Musically, this all made for the perfect “wot do u call it” sense of indeterminacy. There was already a sense that rowdy “jump up” dubstep was pulling in a particular direction – N-Type’s Dubstep Allstars CD early in the year was a clear statement of that, and Caspa & Rusko’s FabricLive.37 mix would send things into overdrive shortly after Rinse: 02 was released. But there was also the emergence of a celebratory, even anthemic, tendency thanks to dubsteppers remixing or bootlegging vocal tracks, which would much later reach its apotheosis on ‘In for the Kill’ and then ‘Katy on a Mission’. Pinch’s Underwater Dancehall album, Mala’s ‘Alicia’ and a few producers like D1 were also making a case for a kind of dubstep-soul. And there were all the existing elements of UK garage, techno (both the more rugged Lost variety and Basic Channel-styled misty radiance), jungle, dancehall (both 80s digital style and modern bashment) and actual dub which made up dubstep – or, as Skream himself took to calling it around this time, “mongrel music”.

“Rinse:02 was – and is – a milestone in rave history.”

All of that is here on Rinse: 02. From the righteous Rasta fury of Kulture’s ‘Steppin’ Outta Babylon’, it’s obvious that this mix is going to be uncompromising. And it is: it’s full of noise and fury and madness, yet for all that it weaves its way through some truly beautiful and contemplative sounds (the Plaid-like synth ripples of Skream’s own ‘2D’ remind us just how gentle and sophisticated a touch he often had), back through an amazing sequence which takes nihilistic techno that wouldn’t have been out of place in some early 90s dungeon in Cologne crashing into brutal murder-dem dancehall and then into Distance’s patent bleakness and the final melancholic-sensuous comedown of ‘Alicia’ and D1’s ‘Sorrow’.

It’s the full rave experience, decades of it, all telescoped together (and as Blackdown’s sleevenotes remind us, as if we needed reminding, Skream was the full raver). When the sublimated jungle roll-out of Skream & Cluekid’s ‘Sandsnake’ slides into the mix, ravers of a certain age will get goosebumps every time – and of course the flavour wasn’t just kids making a throwback beat for the sake of it, but was in Skream’s blood thanks to his junglist older brother Hijak (whose 80s dancehall update ‘Butcha’ forms a deep and moody centrepiece to this mix).

And all the other influences are here entirely natural, too: serious techno was part of dubstep from the beginning thanks to Artwork’s involvement with Lost, and reggae, soul, R&B, bashment and even indie rock were part of any 2000s Croydon teenager’s natural sound palate. This wasn’t a blurred, mushed together, information-overload, lowest-common-denominator fusion – it was an accurate, natural document of all the influences coming to bear on a particular place, a particular time and a particular person, played off one another with real expertise and sensitivity. It was – and is – a milestone in rave history.
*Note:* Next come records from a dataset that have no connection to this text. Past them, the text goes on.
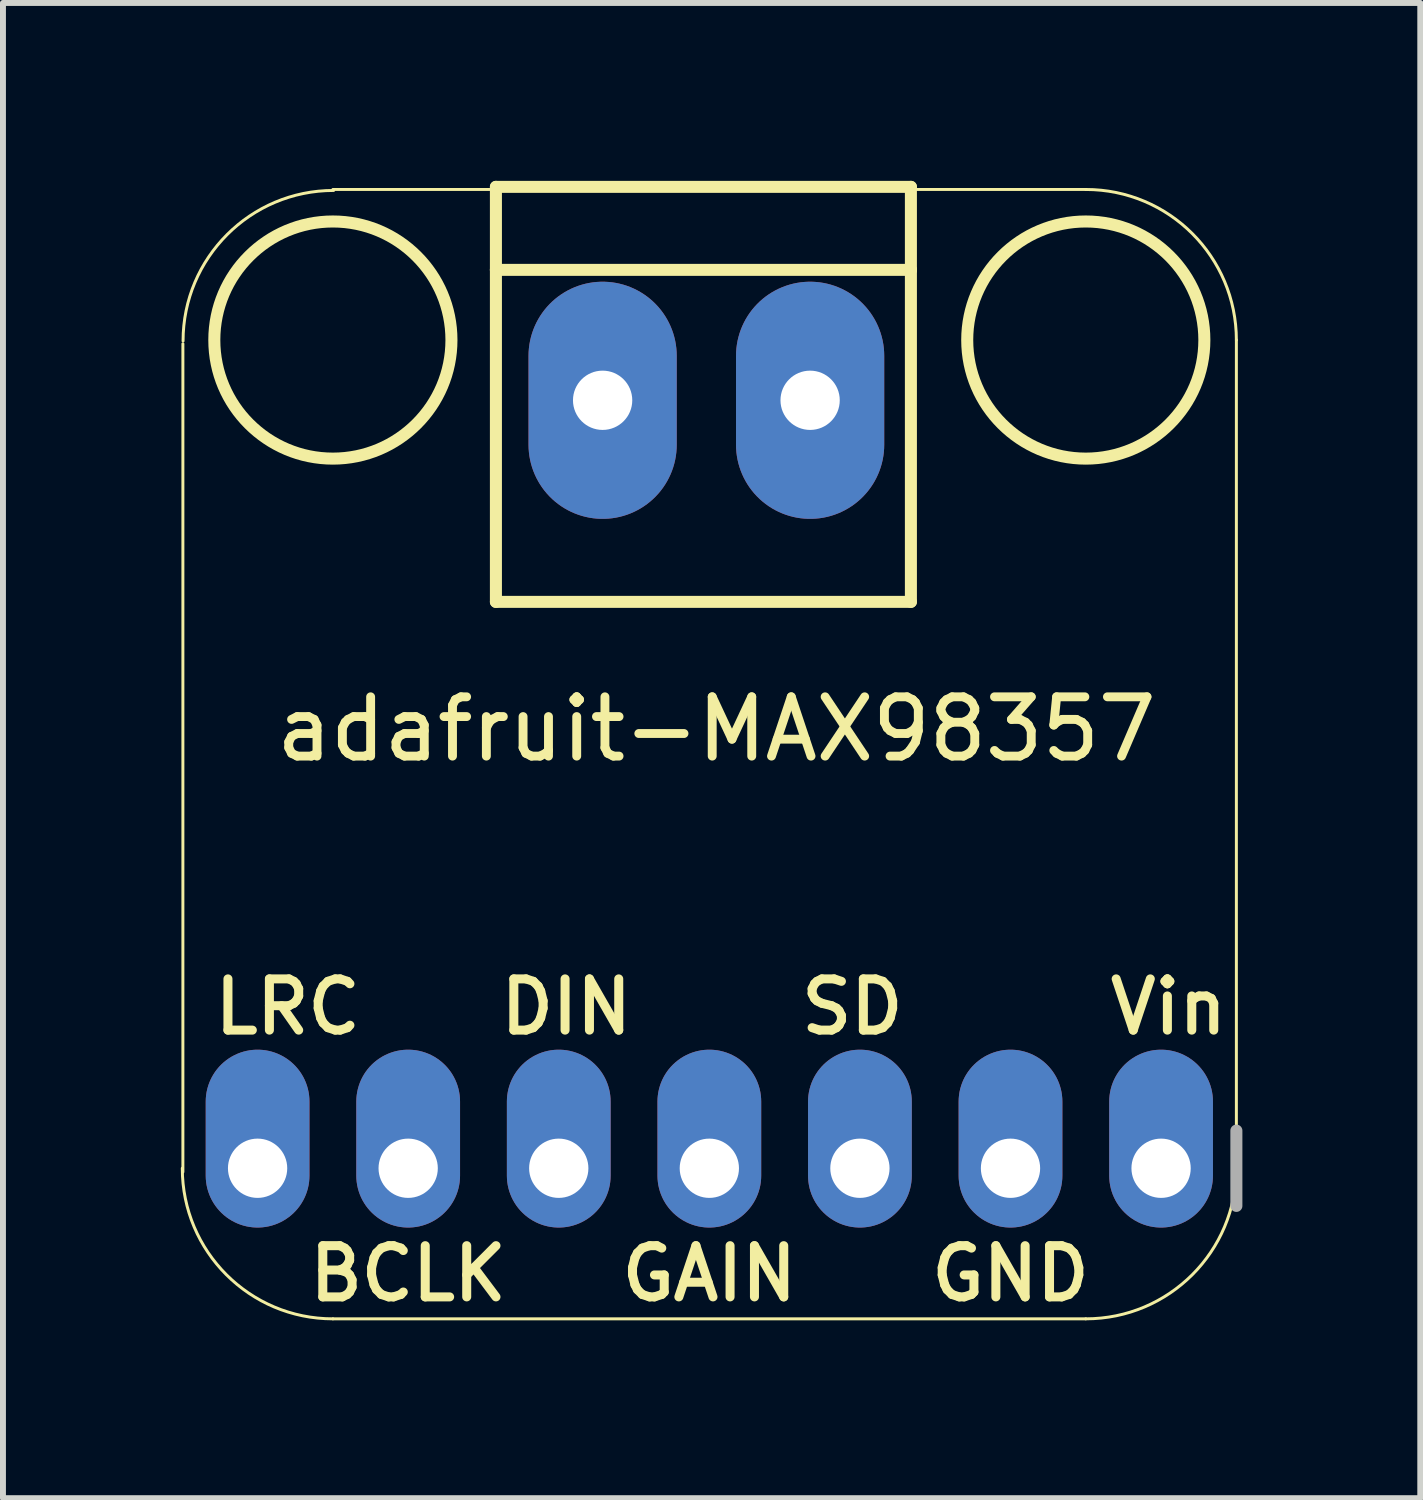
<source format=kicad_pcb>
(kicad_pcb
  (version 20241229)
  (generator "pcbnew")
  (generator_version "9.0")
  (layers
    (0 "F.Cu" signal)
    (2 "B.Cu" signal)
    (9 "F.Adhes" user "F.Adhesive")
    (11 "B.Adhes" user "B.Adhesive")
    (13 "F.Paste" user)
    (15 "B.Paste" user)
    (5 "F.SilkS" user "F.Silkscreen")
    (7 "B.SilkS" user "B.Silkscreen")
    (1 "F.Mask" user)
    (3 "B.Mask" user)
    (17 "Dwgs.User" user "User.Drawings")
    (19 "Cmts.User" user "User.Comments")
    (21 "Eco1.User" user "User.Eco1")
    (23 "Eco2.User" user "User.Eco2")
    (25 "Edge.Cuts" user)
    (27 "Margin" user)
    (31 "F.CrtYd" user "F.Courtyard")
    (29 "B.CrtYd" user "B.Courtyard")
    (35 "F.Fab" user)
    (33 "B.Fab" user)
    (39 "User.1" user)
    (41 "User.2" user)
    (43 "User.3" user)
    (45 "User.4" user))
  (footprint "adafruit-MAX98357"
    (layer "F.Cu")
    (at 9.035 9.749)
    (property "Reference" "adafruit-MAX98357" (at 0 -0.5 0) (unlocked yes) (layer "F.SilkS") (effects (font (size 1 1) (thickness 0.15))))
    (attr through_hole)
    (fp_line (start -9 -7) (end -9 6.97) (stroke (width 0.05) (type solid)) (layer "F.SilkS"))
    (fp_line (start -6.47 -9.603) (end 6.23 -9.603) (stroke (width 0.05) (type solid)) (layer "F.SilkS"))
    (fp_line (start -3.72 -9.647) (end -3.72 -8.247) (stroke (width 0.203) (type solid)) (layer "F.SilkS"))
    (fp_line (start -3.72 -8.247) (end -3.72 -2.647) (stroke (width 0.203) (type solid)) (layer "F.SilkS"))
    (fp_line (start -3.72 -2.647) (end 3.28 -2.647) (stroke (width 0.203) (type solid)) (layer "F.SilkS"))
    (fp_line (start 3.28 -9.647) (end -3.72 -9.647) (stroke (width 0.203) (type solid)) (layer "F.SilkS"))
    (fp_line (start 3.28 -8.247) (end -3.72 -8.247) (stroke (width 0.203) (type solid)) (layer "F.SilkS"))
    (fp_line (start 3.28 -8.247) (end 3.28 -9.647) (stroke (width 0.203) (type solid)) (layer "F.SilkS"))
    (fp_line (start 3.28 -2.647) (end 3.28 -8.247) (stroke (width 0.203) (type solid)) (layer "F.SilkS"))
    (fp_line (start 6.23 9.447) (end -6.47 9.447) (stroke (width 0.05) (type solid)) (layer "F.SilkS"))
    (fp_line (start 8.77 -7.063) (end 8.77 6.907) (stroke (width 0.05) (type solid)) (layer "F.SilkS"))
    (fp_arc (start -8.997238 -7.046548) (mid -8.253289 -8.842599) (end -6.457238 -9.586548) (stroke (width 0.05) (type solid)) (layer "F.SilkS"))
    (fp_arc (start -6.47 9.447) (mid -8.266051 8.703051) (end -9.01 6.907) (stroke (width 0.05) (type solid)) (layer "F.SilkS"))
    (fp_arc (start 6.23 -9.603) (mid 8.026051 -8.859051) (end 8.77 -7.063) (stroke (width 0.05) (type solid)) (layer "F.SilkS"))
    (fp_arc (start 8.77 6.907) (mid 8.026051 8.703051) (end 6.23 9.447) (stroke (width 0.05) (type solid)) (layer "F.SilkS"))
    (fp_circle (center -6.47 -7.063) (end -4.47 -7.063) (stroke (width 0.203) (type solid)) (fill no) (layer "F.SilkS"))
    (fp_circle (center 6.23 -7.063) (end 8.23 -7.063) (stroke (width 0.203) (type solid)) (fill no) (layer "F.SilkS"))
    (fp_line (start 8.77 7.542) (end 8.77 6.272) (stroke (width 0.203) (type solid)) (layer "F.Fab"))
    (fp_text user "SD" (at 2.293 4.185 180) (layer "F.SilkS") (effects (font (size 0.864 0.864) (thickness 0.152))))
    (fp_text user "Vin" (at 7.627 4.185 180) (layer "F.SilkS") (effects (font (size 0.864 0.864) (thickness 0.152))))
    (fp_text user "GND" (at 4.96 8.685 180) (layer "F.SilkS") (effects (font (size 0.864 0.864) (thickness 0.152))))
    (fp_text user "DIN" (at -2.533 4.185 180) (layer "F.SilkS") (effects (font (size 0.864 0.864) (thickness 0.152))))
    (fp_text user "BCLK" (at -5.2 8.685 180) (layer "F.SilkS") (effects (font (size 0.864 0.864) (thickness 0.152))))
    (fp_text user "GAIN" (at -0.12 8.685 180) (layer "F.SilkS") (effects (font (size 0.864 0.864) (thickness 0.152))))
    (fp_text user "LRC" (at -7.232 4.185 180) (layer "F.SilkS") (effects (font (size 0.864 0.864) (thickness 0.152))))
    (pad "1" thru_hole oval (at 7.5 6.907 270) (size 3 1.75) (drill 1 (offset -0.5 0)) (layers "*.Cu" "*.Mask"))
    (pad "2" thru_hole oval (at 4.96 6.907 270) (size 3 1.75) (drill 1 (offset -0.5 0)) (layers "*.Cu" "*.Mask"))
    (pad "3" thru_hole oval (at 2.42 6.907 270) (size 3 1.75) (drill 1 (offset -0.5 0)) (layers "*.Cu" "*.Mask"))
    (pad "4" thru_hole oval (at -0.12 6.907 270) (size 3 1.75) (drill 1 (offset -0.5 0)) (layers "*.Cu" "*.Mask"))
    (pad "5" thru_hole oval (at -2.66 6.907 270) (size 3 1.75) (drill 1 (offset -0.5 0)) (layers "*.Cu" "*.Mask"))
    (pad "6" thru_hole oval (at -5.2 6.907 270) (size 3 1.75) (drill 1 (offset -0.5 0)) (layers "*.Cu" "*.Mask"))
    (pad "7" thru_hole oval (at -7.74 6.907 270) (size 3 1.75) (drill 1 (offset -0.5 0)) (layers "*.Cu" "*.Mask"))
    (pad "8" thru_hole oval (at -1.92 -6.047 180) (size 2.5 4) (drill 1) (layers "*.Cu" "*.Mask"))
    (pad "9" thru_hole oval (at 1.58 -6.047 180) (size 2.5 4) (drill 1) (layers "*.Cu" "*.Mask")))
  (gr_rect
    (start -3 -3)
    (end 20.907 22.221)
    (stroke (width 0.1) (type default))
    (fill no)
    (layer "Edge.Cuts")))
</source>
The majority of tracks on the CD are Skream’s own productions – bar a seasoning of Benga, Mala, Coki and Distance – and as far as I’m concerned, this is his definitive statement. His first solo album Skream! just seemed pretty tame in comparison to his beastly Skreamizm EPs, while its follow up Outside the Box was almost awesome but suffered from ill discipline and sprawled where it could have been super-tight. Rinse: 02, though, showed his full range, from messy raver to razor-sharp analyst, woozy sentimentalist to instinctual scene connector, and it’s not only his best album to date, it’s very possibly the best dubstep album of all time. Well, can you name one that covers more ground, with more style, yet from beginning to end delivers with such immediacy, and is so impeccably sequenced and structured to boot? It’s enough to make you give up DJing.